1. Oct 5th, 2007

    Rounded Corners - 158 (Upside down thinking)

    Some inert, some explosive. So it’s not that stakeholders don’t believe in quantum dynamics, they just prefer to play with chemicals:

    So there are two issues: what people believe about how projects work, and what deals people negotiate with each other. I believe that the adversarial negotiation games do contribute to fixed schedules, I agree with that. But I think it’s often evidence of stake holders who have embraced Theory P, not the opposite.

    Complexity, not the root of evil after all. Let’s leverage our synergetic complexities:

    This idea of “using” complexity creatively is very useful, I think, because it gets at what it really is that programmers actually do all day. The old joke that IT is the business of building new and improved problems works because it’s acknowledges the simple, awful truth that the end result of technology is usually the replacement of one kind of complexity with another kind of complexity (if not the wholesale manufacture of more complexity).

    Live free or buy more of the same. Mark Pilgrim doesn’t “understand this continuing obsession with buying things that you need to break before they do what you want.” Counter culture within a counter culture?

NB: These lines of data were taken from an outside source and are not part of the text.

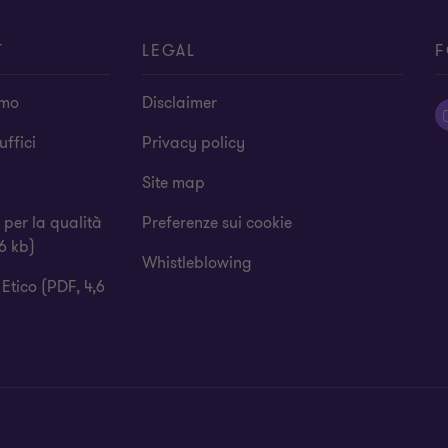
T
LEGAL
F
amo
Disclaimer
 uffici
Privacy policy
Site map
a per la qualità
Preferenze sui cookie
6 kb)
Whistleblowing
Etico (PDF, 4,6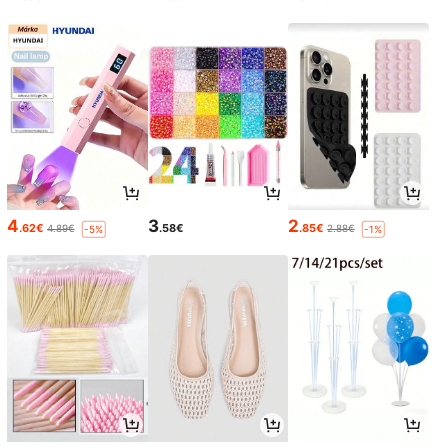
4
3
2
.62€
.58€
.85€
4.89€
2.88€
-5%
-1%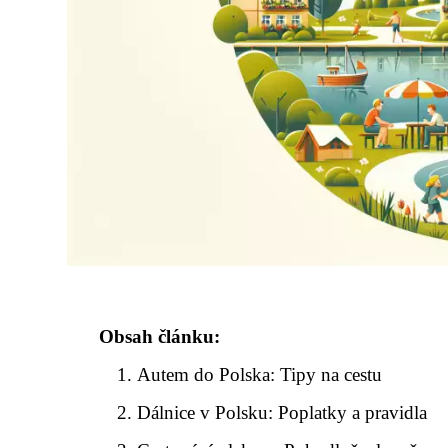
Obsah článku:
Autem do Polska: Tipy na cestu
Dálnice v Polsku: Poplatky a pravidla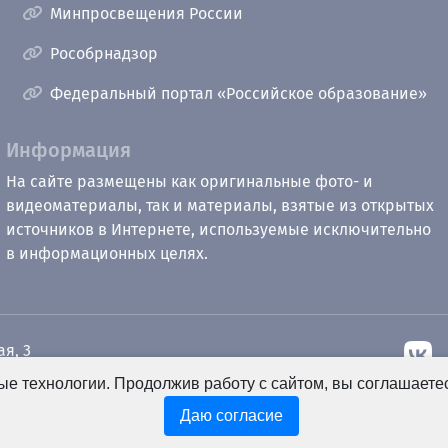
Минпросвещения России
Рособрнадзор
Федеральный портал «Российское образование»
Информация
На сайте размещены как оригинальные фото- и
видеоматериалы, так и материалы, взятые из открытых
источников в Интернете, используемые исключительно
в информационных целях.
ая, 3
е технологии. Продолжив работу с сайтом, вы соглашаете
рный
u.ru
Даю согласие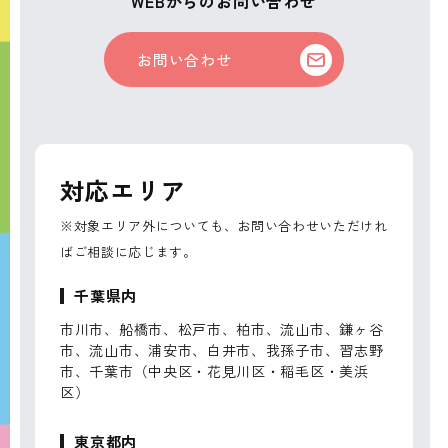
WEBからのお問い合わせ
お問い合わせ
対応エリア
※対象エリア外についても、お問い合わせいただけれ
ばご相談に応じます。
千葉県内
市川市、船橋市、松戸市、柏市、流山市、鎌ヶ谷
市、流山市、浦安市、白井市、我孫子市、習志野
市、千葉市（中央区・花見川区・稲毛区・美浜
区）
東京都内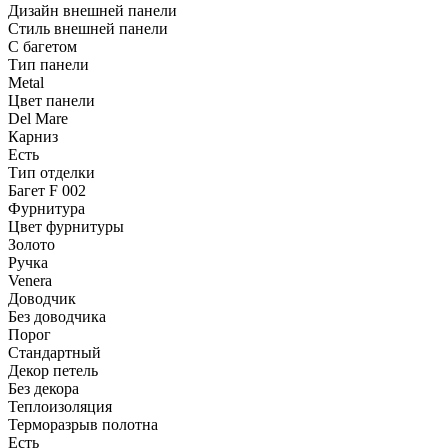
Дизайн внешней панели
Стиль внешней панели
С багетом
Тип панели
Metal
Цвет панели
Del Mare
Карниз
Есть
Тип отделки
Багет F 002
Фурнитура
Цвет фурнитуры
Золото
Ручка
Venera
Доводчик
Без доводчика
Порог
Стандартный
Декор петель
Без декора
Теплоизоляция
Терморазрыв полотна
Есть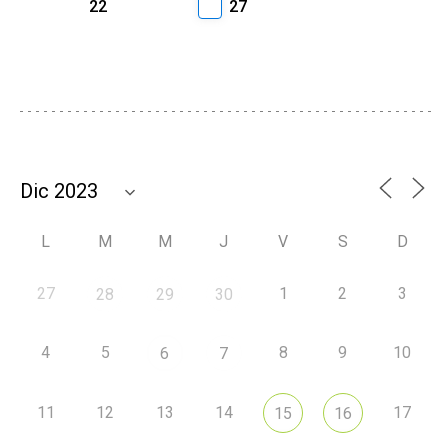
22
27
L
M
M
J
V
S
D
27
1
2
3
28
29
30
4
5
8
9
10
6
7
11
12
13
14
17
15
16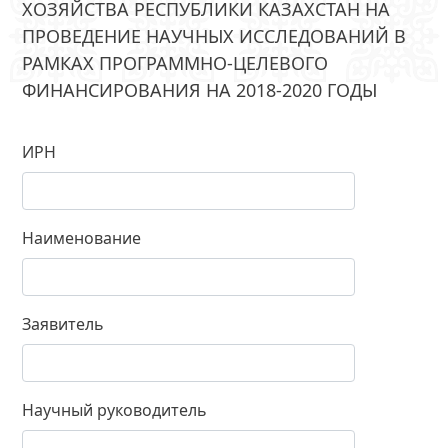
ХОЗЯЙСТВА РЕСПУБЛИКИ КАЗАХСТАН НА
ПРОВЕДЕНИЕ НАУЧНЫХ ИССЛЕДОВАНИЙ В
РАМКАХ ПРОГРАММНО-ЦЕЛЕВОГО
ФИНАНСИРОВАНИЯ НА 2018-2020 ГОДЫ
ИРН
Наименование
Заявитель
Научный руководитель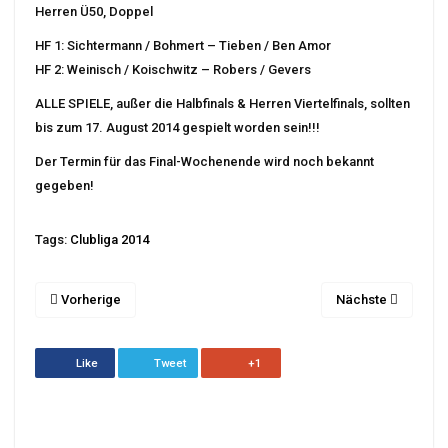
Herren Ü50, Doppel
HF 1: Sichtermann / Bohmert – Tieben / Ben Amor
HF 2: Weinisch / Koischwitz – Robers / Gevers
ALLE SPIELE, außer die Halbfinals & Herren Viertelfinals, sollten
bis zum 17. August 2014 gespielt worden sein!!!
Der Termin für das Final-Wochenende wird noch bekannt
gegeben!
Tags:
Clubliga 2014
Vorherige
Nächste
Like
Tweet
+1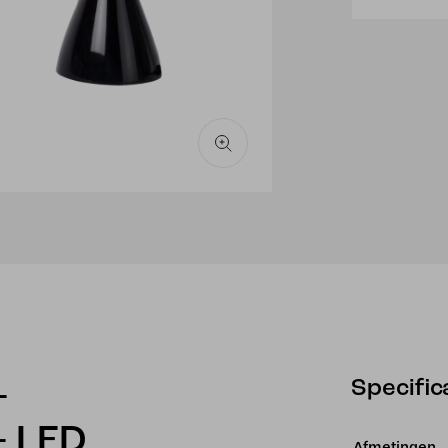
1x4W
3000K
-
Zwart
aantal
Specific
–
 LED
Afmetingen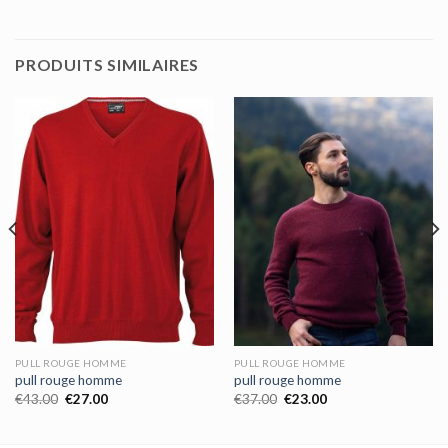
PRODUITS SIMILAIRES
PULL ROUGE HOMME
PULL ROUGE HOMME
pull rouge homme
pull rouge homme
€
43.00
€
27.00
€
37.00
€
23.00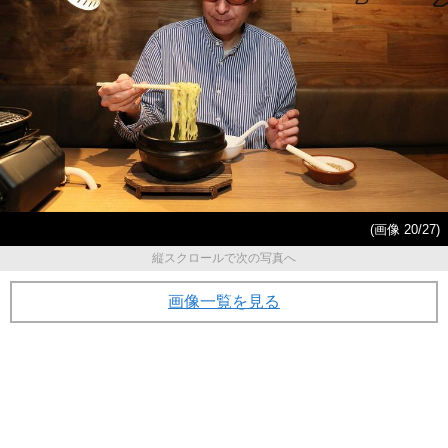
(画像 20/27)
縦スクロールで次の写真へ
画像一覧を見る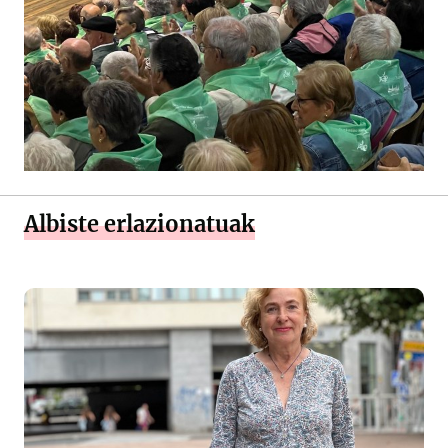
Albiste erlazionatuak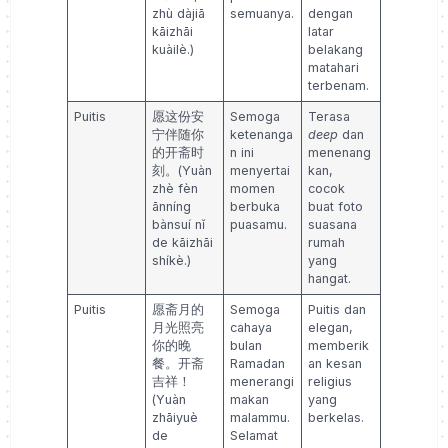
zhù dàjiā
semuanya.
dengan
kāizhāi
latar
kuàilè.)
belakang
matahari
terbenam.
Puitis
愿这份安
Semoga
Terasa
宁伴随你
ketenanga
deep
dan
的开斋时
n ini
menenang
刻。(Yuàn
menyertai
kan,
zhè fèn
momen
cocok
ānníng
berbuka
buat foto
bànsuí nǐ
puasamu.
suasana
de kāizhāi
rumah
shíkè.)
yang
hangat.
Puitis
愿斋月的
Semoga
Puitis dan
月光照亮
cahaya
elegan,
你的晚
bulan
memberik
餐。开斋
Ramadan
an kesan
吉祥！
menerangi
religius
(Yuàn
makan
yang
zhāiyuè
malammu.
berkelas.
de
Selamat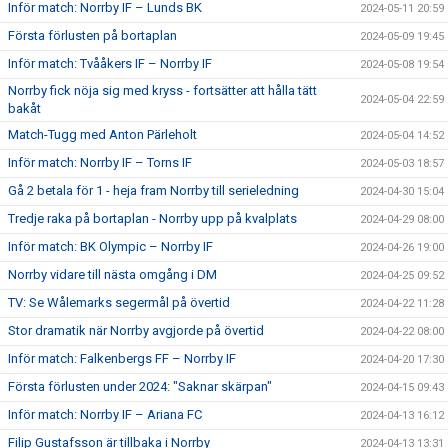
Inför match: Norrby IF – Lunds BK
2024-05-11 20:59
Första förlusten på bortaplan
2024-05-09 19:45
Inför match: Tvååkers IF – Norrby IF
2024-05-08 19:54
Norrby fick nöja sig med kryss - fortsätter att hålla tätt
2024-05-04 22:59
bakåt
Match-Tugg med Anton Pärleholt
2024-05-04 14:52
Inför match: Norrby IF – Torns IF
2024-05-03 18:57
Gå 2 betala för 1 - heja fram Norrby till serieledning
2024-04-30 15:04
Tredje raka på bortaplan - Norrby upp på kvalplats
2024-04-29 08:00
Inför match: BK Olympic – Norrby IF
2024-04-26 19:00
Norrby vidare till nästa omgång i DM
2024-04-25 09:52
TV: Se Wålemarks segermål på övertid
2024-04-22 11:28
Stor dramatik när Norrby avgjorde på övertid
2024-04-22 08:00
Inför match: Falkenbergs FF – Norrby IF
2024-04-20 17:30
Första förlusten under 2024: "Saknar skärpan"
2024-04-15 09:43
Inför match: Norrby IF – Ariana FC
2024-04-13 16:12
Filip Gustafsson är tillbaka i Norrby
2024-04-13 13:31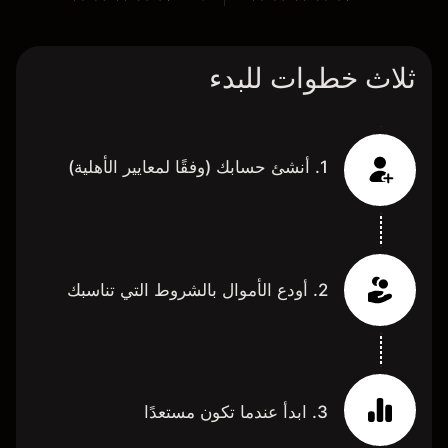
ثلاث خطوات للبدء
1. أنشئ حسابك (وفقًا لمعايير الأهلية)
2. أودع الأموال بالشروط التي تناسبك
3. ابدأ عندما تكون مستعدًا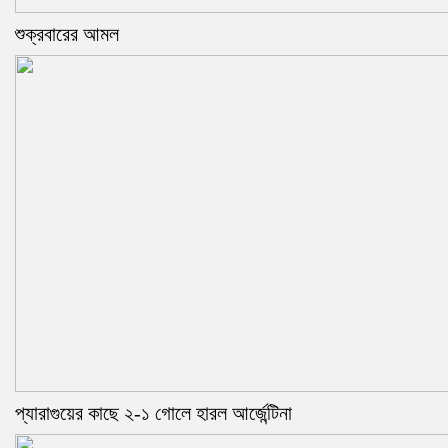
শুক্রবারের আমল
প্যারাগুয়ের কাছে ২-১ গোলে হারল আর্জেন্টিনা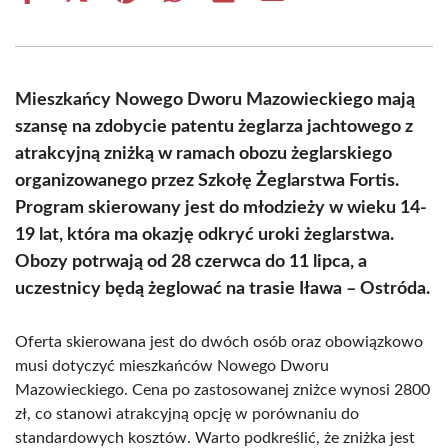
on
on
on
on
on
on
Facebook
X
Pinterest
WhatsApp
LinkedIn
Email
(Twitter)
Mieszkańcy Nowego Dworu Mazowieckiego mają
szansę na zdobycie patentu żeglarza jachtowego z
atrakcyjną zniżką w ramach obozu żeglarskiego
organizowanego przez Szkołę Żeglarstwa Fortis.
Program skierowany jest do młodzieży w wieku 14-
19 lat, która ma okazję odkryć uroki żeglarstwa.
Obozy potrwają od 28 czerwca do 11 lipca, a
uczestnicy będą żeglować na trasie Iława – Ostróda.
Oferta skierowana jest do dwóch osób oraz obowiązkowo
musi dotyczyć mieszkańców Nowego Dworu
Mazowieckiego. Cena po zastosowanej zniżce wynosi 2800
zł, co stanowi atrakcyjną opcję w porównaniu do
standardowych kosztów. Warto podkreślić, że zniżka jest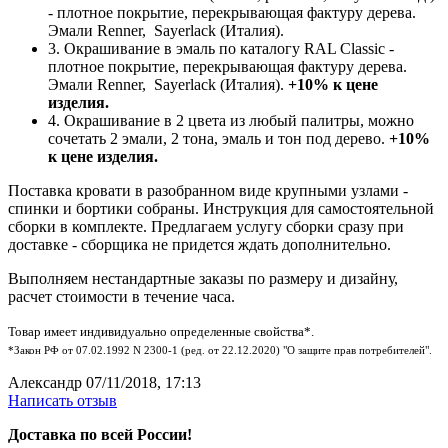
- плотное покрытие, перекрывающая фактуру дерева.
Эмали Renner, Sayerlack (Италия).
3. Окрашивание в эмаль по каталогу RAL Classic -
плотное покрытие, перекрывающая фактуру дерева.
Эмали Renner, Sayerlack (Италия).
+10% к цене
изделия.
4. Окрашивание в 2 цвета из любый палитры, можно
сочетать 2 эмали, 2 тона, эмаль и тон под дерево.
+10%
к цене изделия.
Поставка кровати в разобранном виде крупными узлами -
спинки и бортики собраны. Инструкция для самостоятельной
сборки в комплекте. Предлагаем услугу сборки сразу при
доставке - сборщика не придется ждать дополнительно.
Выполняем нестандартные заказы по размеру и дизайну,
расчет стоимости в течение часа.
Товар имеет индивидуально определенные свойства*.
*Закон РФ от 07.02.1992 N 2300-1 (ред. от 22.12.2020) "О защите прав потребителей".
Александр
07/11/2018, 17:13
Написать отзыв
Доставка по всей России!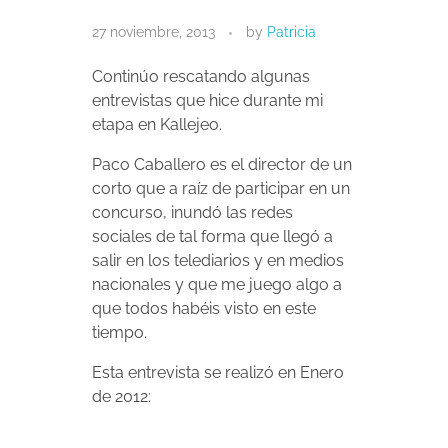
27 noviembre, 2013
by
Patricia
Continúo rescatando algunas
entrevistas que hice durante mi
etapa en Kallejeo.
Paco Caballero es el director de un
corto que a raíz de participar en un
concurso, inundó las redes
sociales de tal forma que llegó a
salir en los telediarios y en medios
nacionales y que me juego algo a
que todos habéis visto en este
tiempo.
Esta entrevista se realizó en Enero
de 2012:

    My current theory is that it’s some twisted form of wish fulfillment. “I wish this company understood the value of openness, but they don’t, so I’m going to keep buying their closed, crippled shit until they get it.” Yeah, let me know how that works out for you.

    I would say the same, typing this on my Linux notebook, but I don’t think that’s the root cause.

    Don’t underestimate the strong cognitive dissonance that happens when people fight for open source and open standard, to free data and media, only to shell their hard earned cash for amazing products that unfortunately stand in contrast to all those principles. Those apps are highly effective, just not for the problems they claim to solve.

    Open, when we say it is. Giles Bowkett on the problem that is the Rails trademark (and similar open source projects).

    No distractions. Taking the browser in a different direction, distraction-free Webapps using WebRunner. And to get you started, the Google essentials, and 32 ToDo/GTD apps.

    Picture: the Internet explained thanks to Engrish.com.